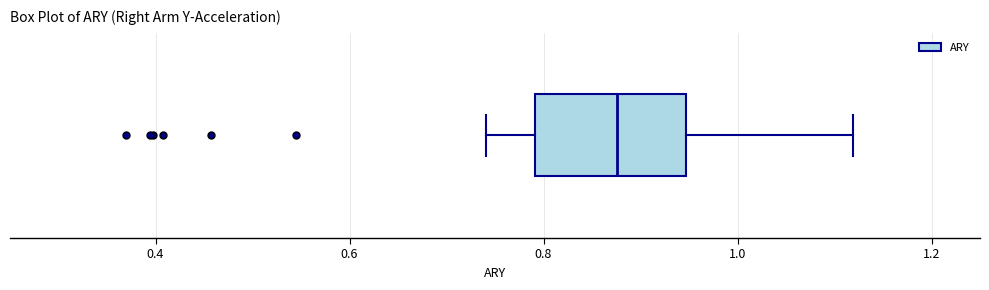

Read this box plot against the x-axis: the position of the median line, the range covered by the box, and the ends of both whiskers. The values are not printed on the chart, so give them approximately, as read against the axis.

median 0.88, box 0.80 to 0.94, whiskers 0.74 to 1.12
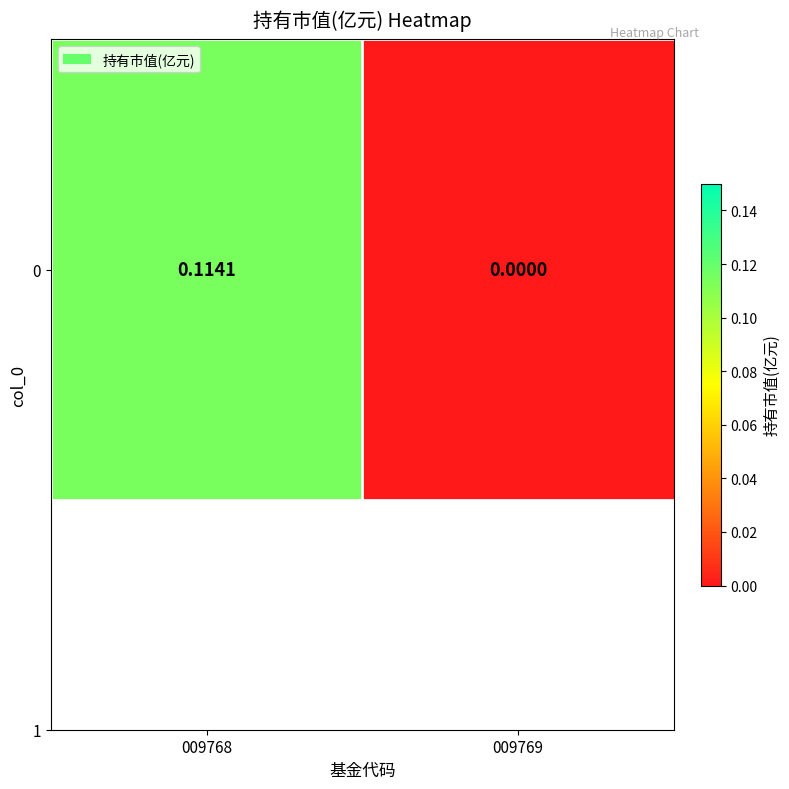

Read the value at 009768.

0.1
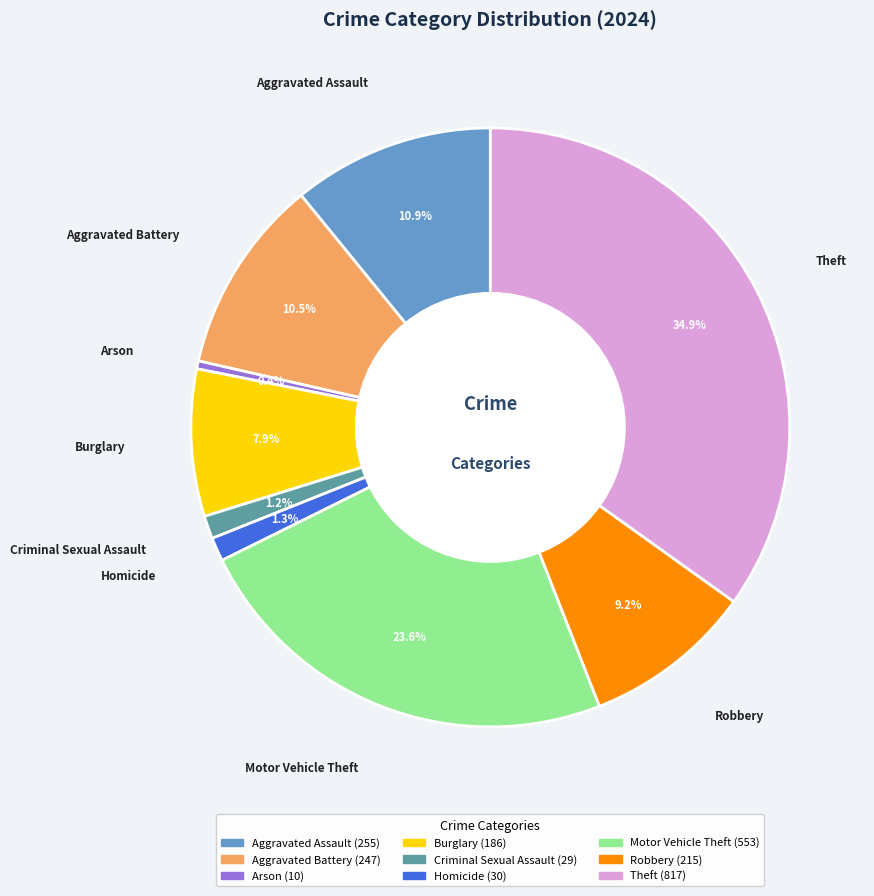

Which category has the smallest portion of the pie?

Arson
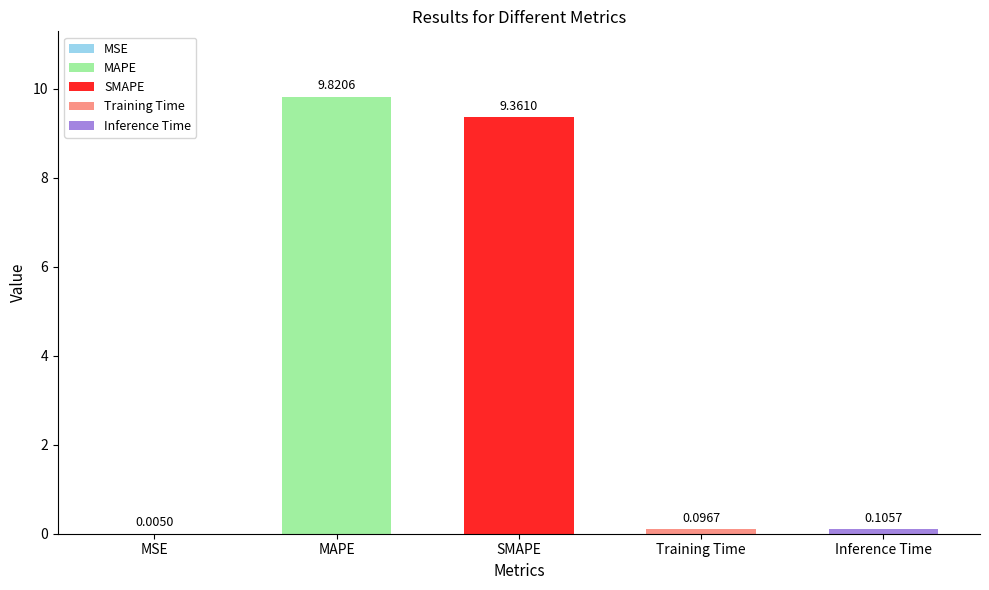

Reading left to right, transcribe all the data shown in this chart.

MSE=0.0	MAPE=9.8	SMAPE=9.4	Training Time=0.1	Inference Time=0.1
════════════════
▶ _About this task_: Rewrite the data above as a numbered list with one line per entry, omitting blank lines and the pictures.

▶ _Output below_:
1. Read this box plot against the x-axis: the position of the median line, the range covered by the box, and the ends of both whiskers. The values are not printed on the chart, so give them approximately, as read against the axis.
2. median 0.88, box 0.80 to 0.94, whiskers 0.74 to 1.12
3. Read the value at 009768.
4. 0.1
5. Which category has the smallest portion of the pie?
6. Arson
7. Reading left to right, transcribe all the data shown in this chart.
8. MSE=0.0	MAPE=9.8	SMAPE=9.4	Training Time=0.1	Inference Time=0.1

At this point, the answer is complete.